All the good thoughts for Mac for tomorrow.

Tinkly, I hope today (if it was today??) was positive for you.

Really glad I went to yoga, I think. It was strange, as it was so unlike regular yoga. A lot more of the breathing, focussing your mind type stuff. Less of the balancing on one leg, standing on head etc, which I suppose is to be expected. The other ladies there are all further along than me, I think it's not generally advised to start this class until 16+ weeks. The teacher was lovely, and seemed super-knowledgeable.
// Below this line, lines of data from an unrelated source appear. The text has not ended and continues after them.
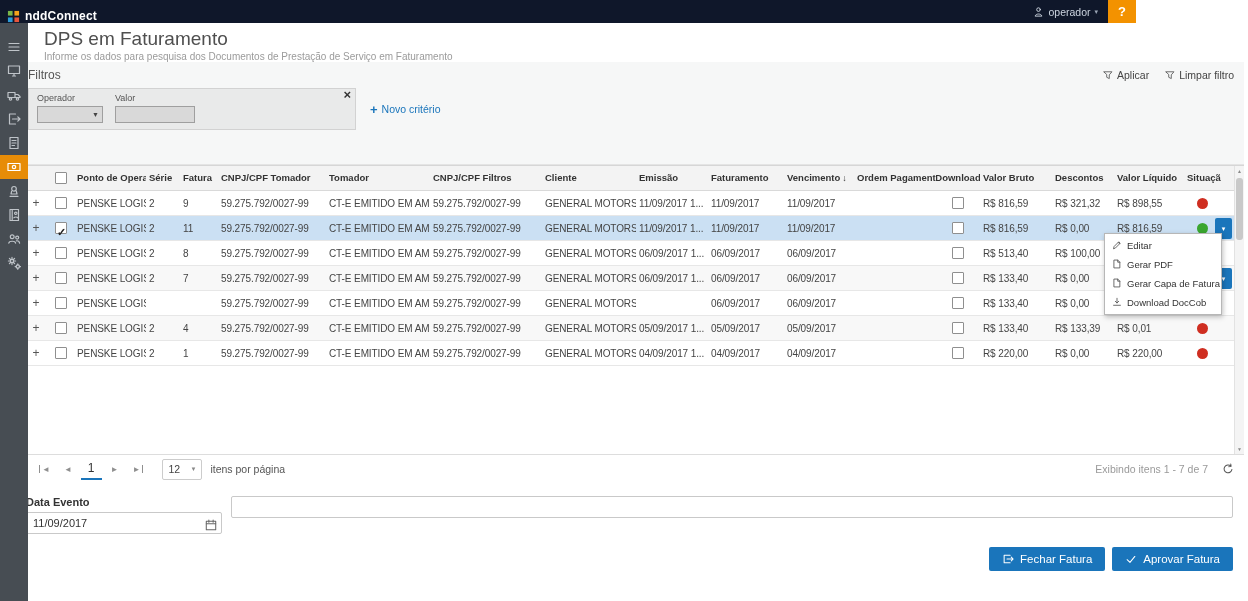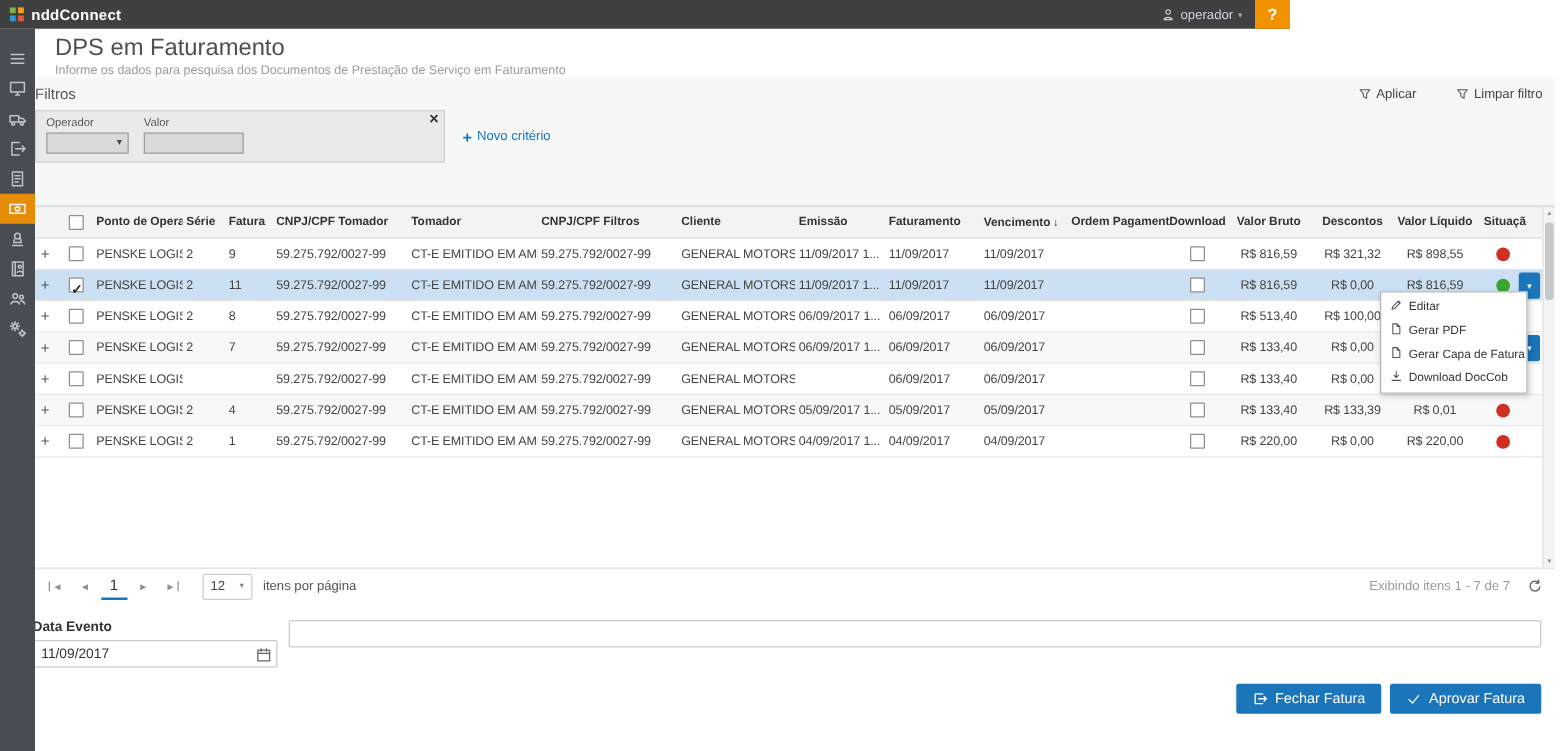--- a/index.html
+++ b/index.html
@@ -1,22 +1,22 @@
 <!DOCTYPE html>
 <html><head>
 <meta charset="utf-8">
 <style>
   *{box-sizing:border-box;}
   body{width:1248px;height:601px;margin:0;position:relative;overflow:hidden;background:#fff;
        font-family:"Liberation Sans",sans-serif;color:#333;}
   i{font-style:normal;display:flex;}
 
   
-  .topbar{position:absolute;top:0;left:0;width:1032px;height:23px;background:#404040;
-          display:flex;align-items:center;z-index:30;}
+  .topbar{position:absolute;top:0;left:0;width:1136px;height:23px;background:#0f172a;
+          display:flex;align-items:flex-end;z-index:30;}
   .brand{display:flex;align-items:center;gap:5px;padding-left:7px;color:#fff;font-size:12px;
          font-weight:bold;letter-spacing:.2px;cursor:pointer;}
   .topbar-right{margin-left:auto;display:flex;align-items:center;height:100%;}
   .user-menu{display:flex;align-items:center;gap:4px;color:#ccd4df;font-size:10.5px;padding:0 10px;cursor:pointer;}
   .user-menu .caret{font-size:7px;color:#9aa5b5;}
   .help-btn{width:28px;height:23px;border:none;background:#f39200;color:#fff;font-size:13px;
             font-weight:bold;cursor:pointer;}
 
   
   .sidebar{position:absolute;top:23px;left:0;bottom:0;width:28px;background:#474d53;
@@ -29,21 +29,21 @@
   .content{position:absolute;left:24px;top:23px;width:1220px;bottom:0;}
   .page-header{position:absolute;top:0;left:0;right:0;height:39px;padding:5px 0 0 20px;}
   .page-header h1{margin:0;font-size:19px;font-weight:400;color:#4f4f4f;}
   .subtitle{font-size:10px;color:#9b9b9b;margin-top:1px;}
 
   
   .filters-section{position:absolute;top:39px;left:0;right:0;height:103px;background:#f6f7f7;
                    border-bottom:1px solid #e4e4e4;padding:6px 10px 0 4px;}
   .filters-head{display:flex;align-items:center;}
   .filters-title{font-size:12px;color:#555;}
-  .filters-actions{margin-left:auto;display:flex;gap:32px;align-items:center;}
+  .filters-actions{margin-left:auto;display:flex;gap:16px;align-items:center;}
   .filter-link{display:flex;align-items:center;gap:4px;font-size:10.5px;color:#444;cursor:pointer;}
   .filter-link i{color:#555;}
   .filters-body{display:flex;align-items:center;margin-top:6px;}
   .criteria-box{position:relative;width:328px;height:42px;background:#e9eaea;border:1px solid #d2d2d2;
                 display:flex;gap:12px;padding:4px 10px 0 8px;}
   .box-close{position:absolute;top:-1px;right:4px;font-size:13px;font-weight:bold;color:#333;
              cursor:pointer;line-height:14px;}
   .cfield label{display:block;font-size:9px;color:#555;margin-bottom:3px;}
   .fake-select{width:84px;height:17px;background:#fff;border:1px solid #9f9f9f;display:flex;
                align-items:center;justify-content:flex-end;padding-right:3px;cursor:pointer;}
@@ -58,21 +58,21 @@
   .table-area{position:absolute;top:142px;left:0;right:0;height:290px;background:#fff;
               border-top:1px solid #d6d6d6;border-bottom:1px solid #ddd;}
   .thead{display:flex;height:25px;background:#f3f3f3;border-bottom:1px solid #d9d9d9;
          margin-right:10px;font-size:9.5px;font-weight:bold;color:#333;}
   .thead .cell{line-height:24px;}
   .trow{display:flex;height:25px;border-bottom:1px solid #e7e7e7;margin-right:10px;font-size:10px;
         color:#444;position:relative;background:#fff;letter-spacing:-0.1px;}
   .trow:nth-child(even){background:#f8f8f8;}
   .trow.selected{background:#cbe0f3;}
   .cell{flex:none;padding:0 3px;line-height:25px;white-space:nowrap;overflow:hidden;}
-  .cell.right{text-align:center;padding-right:5px;}
+  .cell.right{text-align:left;padding-right:5px;}
   .cell.center{display:flex;align-items:center;justify-content:center;padding:0;}
   .expand{font-size:12px;color:#555;cursor:pointer;}
   .sort{margin-left:2px;font-size:9px;}
   .cb{display:inline-block;width:12px;height:12px;background:#fff;border:1px solid #8f8f8f;
       border-radius:1px;position:relative;cursor:pointer;}
   .cb.checked::after{content:"✓";position:absolute;left:1px;top:-3px;font-size:11px;
                      font-weight:bold;color:#222;}
   .dot{display:inline-block;width:11px;height:11px;border-radius:50%;}
   .dot.red{background:#cf2e21;}
   .dot.green{background:#3aa62f;}

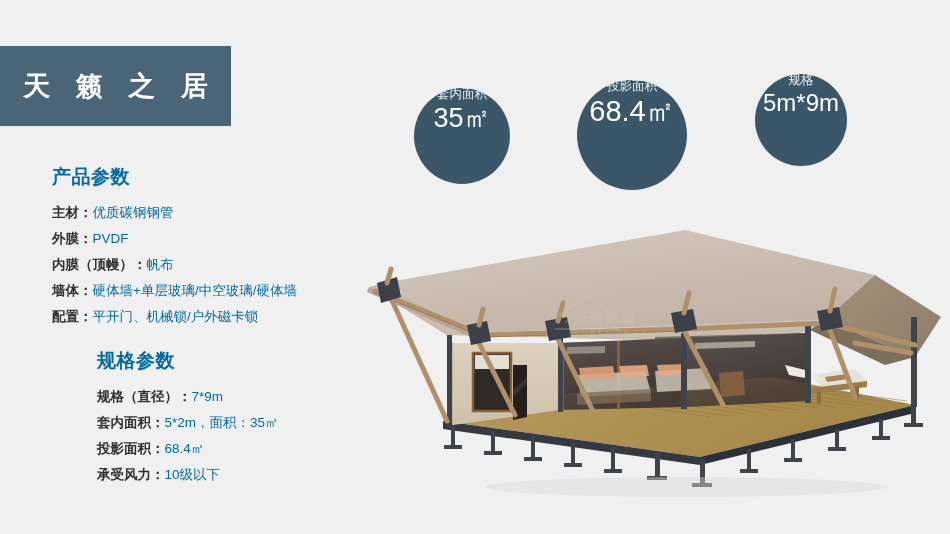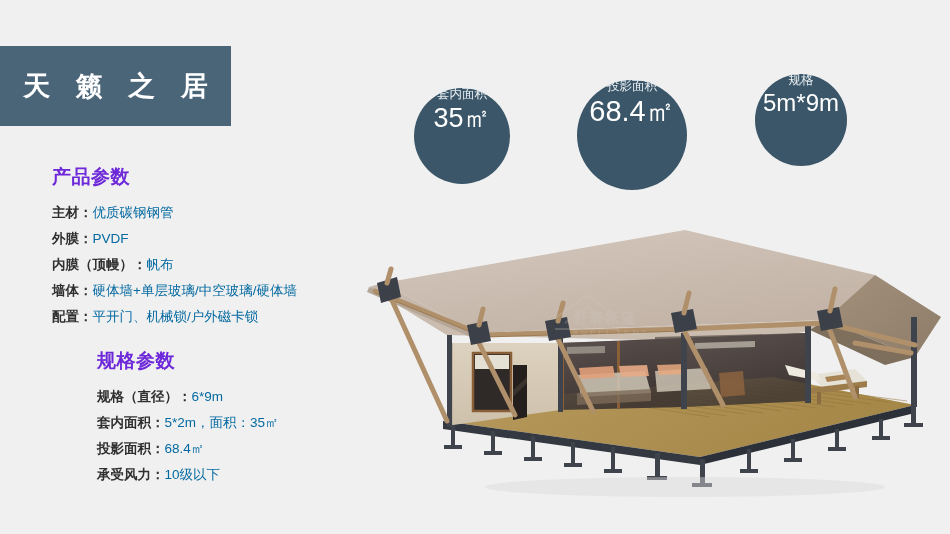--- a/index.html
+++ b/index.html
@@ -40,21 +40,21 @@
   }
 
   
   #spec-column {
     position: absolute;
     left: 52px;
     top: 164px;
     width: 330px;
   }
   .section-heading {
-    color: #6d28d9;
+    color: #0369a1;
     font-size: 19px;
     font-weight: bold;
     letter-spacing: 0.5px;
     margin: 0 0 10px 0;
     white-space: nowrap;
   }
   .spec-row {
     font-size: 13.5px;
     line-height: 26px;
     white-space: nowrap;
@@ -162,21 +162,21 @@
       </div>
       <div class="spec-row">
         <span class="spec-label">配置：</span><span class="spec-value">平开门、机械锁/户外磁卡锁</span>
       </div>
     </div>
 
     <div id="spec-group-2">
       <div class="section-heading">规格参数</div>
 
       <div class="spec-row">
-        <span class="spec-label">规格（直径）：</span><span class="spec-value">6*9m</span>
+        <span class="spec-label">规格（直径）：</span><span class="spec-value">7*9m</span>
       </div>
       <div class="spec-row">
         <span class="spec-label">套内面积：</span><span class="spec-value">5*2m，面积：35㎡</span>
       </div>
       <div class="spec-row">
         <span class="spec-label">投影面积：</span><span class="spec-value">68.4㎡</span>
       </div>
       <div class="spec-row">
         <span class="spec-label">承受风力：</span><span class="spec-value">10级以下</span>
       </div>

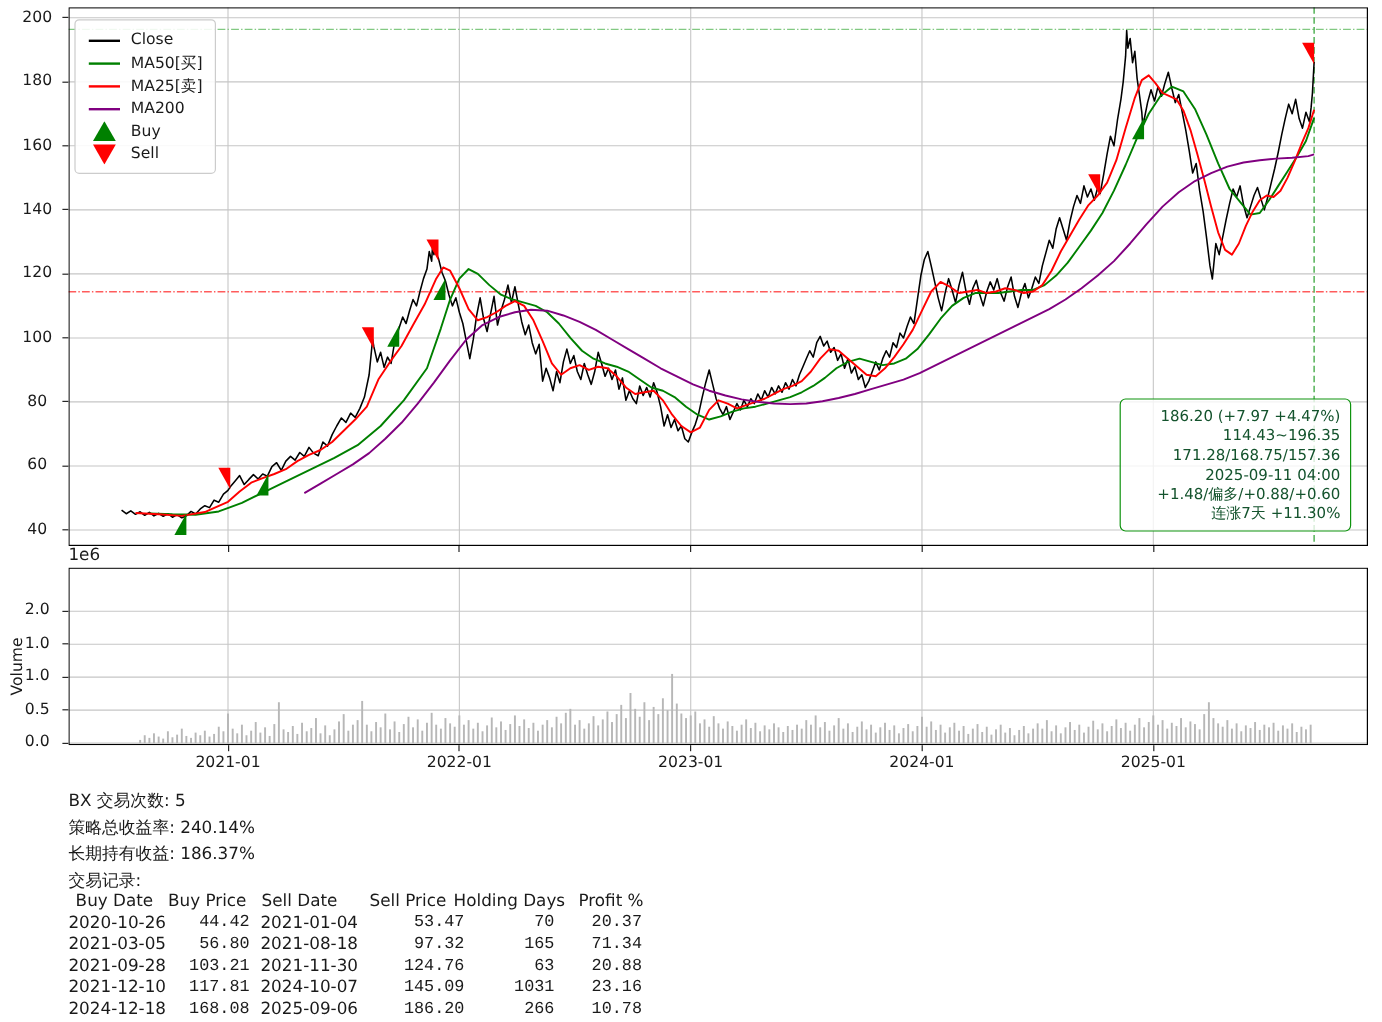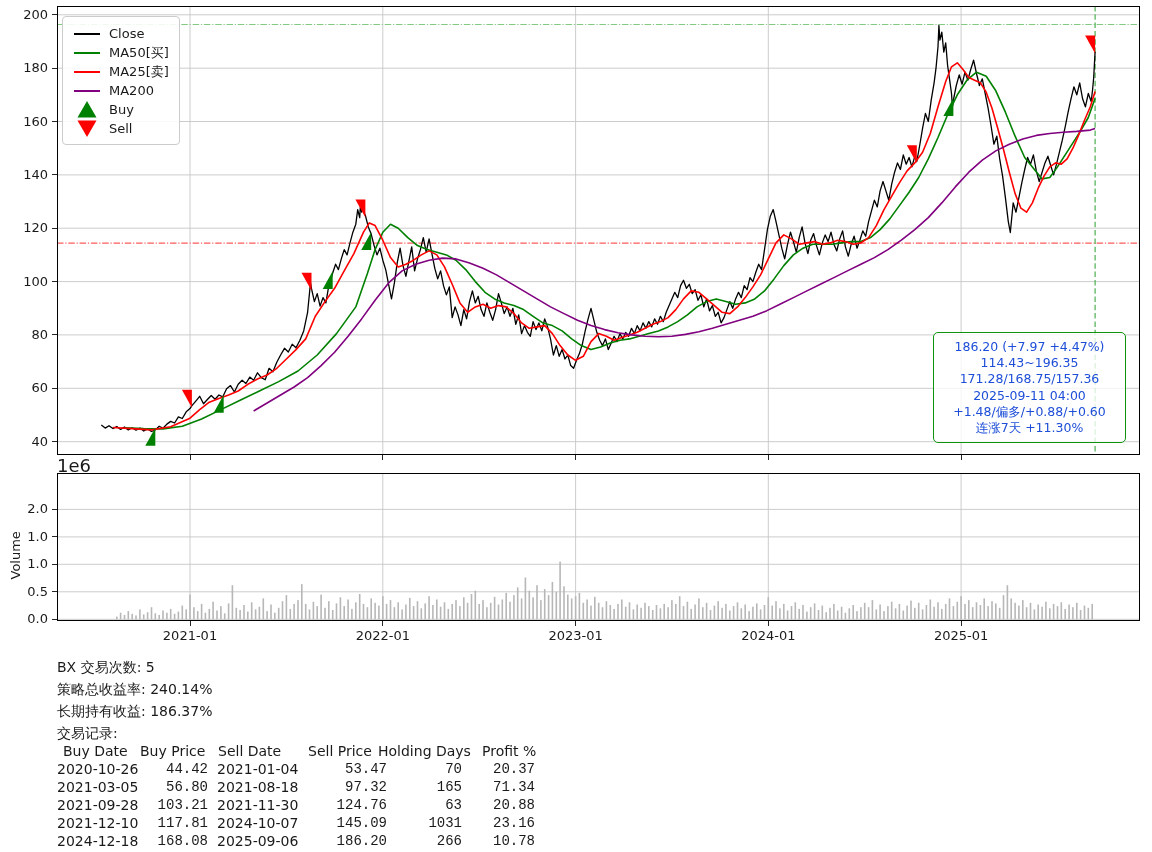--- a/index.html
+++ b/index.html
@@ -1,32 +1,32 @@
 <!DOCTYPE html>
 <html><head>
 <meta charset="utf-8">
 <style>
   html,body{margin:0;padding:0;background:#fff;}
   .figure{position:relative;width:1152px;height:852px;background:#ffffff;
           font-family:"DejaVu Sans","Liberation Sans",sans-serif;color:#1a1a1a;overflow:hidden;}
   svg{position:absolute;display:block;}
   .tick{position:absolute;background:#262626;}
   .tick-label{position:absolute;font-size:13px;color:#1a1a1a;white-space:nowrap;}
-  .ylab{text-align:right;width:34px;}
+  .ylab{text-align:center;width:34px;}
   .xlab{transform:translateX(-50%);}
-  .exp-label{position:absolute;font-size:18px;}
+  .exp-label{position:absolute;font-size:14px;}
   .axis-title{position:absolute;font-size:13px;transform:rotate(-90deg);transform-origin:center;white-space:nowrap;}
   .legend{position:absolute;left:62px;top:16px;background:rgba(255,255,255,0.88);
           border:1px solid #cccccc;border-radius:4px;padding:7px 10px 6px 10px;z-index:5;}
   .legend-row{display:flex;align-items:center;height:19px;}
   .legend-swatch{width:27px;display:flex;justify-content:center;align-items:center;margin-right:9px;}
   .legend-label{font-size:13px;color:#1a1a1a;white-space:nowrap;}
   .infobox{position:absolute;right:26px;top:332px;width:175px;padding:6px 8px;z-index:6;
            border:1.4px solid #0f930f;border-radius:5px;background:rgba(255,255,255,0.78);
-           text-align:center;color:#1d4ed8;font-size:12.5px;line-height:16.2px;white-space:nowrap;}
+           text-align:right;color:#14532d;font-size:12.5px;line-height:16.2px;white-space:nowrap;}
   .stats-line{position:absolute;left:57px;font-size:14px;white-space:pre;}
   .thead-cell,.tcell{position:absolute;font-size:14px;white-space:nowrap;}
   .num{text-align:right;font-family:Liberation Mono, monospace;}
 </style>
 </head>
 <body>
 
 <div class="figure">
   <svg id="price-svg" style="left:57px;top:6px;" width="1083" height="449" viewBox="0 0 1083 449">
       <line x1="133.0" y1="0" x2="133.0" y2="449" stroke="#c6c6c6" stroke-width="0.9"></line>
This sounds ridiculous written down but she was talking about 'the babies' as if they were real entities, telling us to send them breaths, or thoughts. It really made me realise that I am the odd one out, for not doing that of my own accord. It almost made me quite emotional. But I think in a good way. Has / will anyone else tried / try it?

Macauley · 23/06/2016 21:17

Congrats tinkly Grin

It was a family bag whatser. I also have an emergency sharing bag of maltesers on standby.

mikesh909 · 23/06/2016 23:19

Sorry Tinkly, posted that before I'd read your update. Congratulations!

Mac - Flowers. Try not to stress. Nothing you can do today will change what will happen tomorrow and at least, this time, you are properly informed on the possibilities.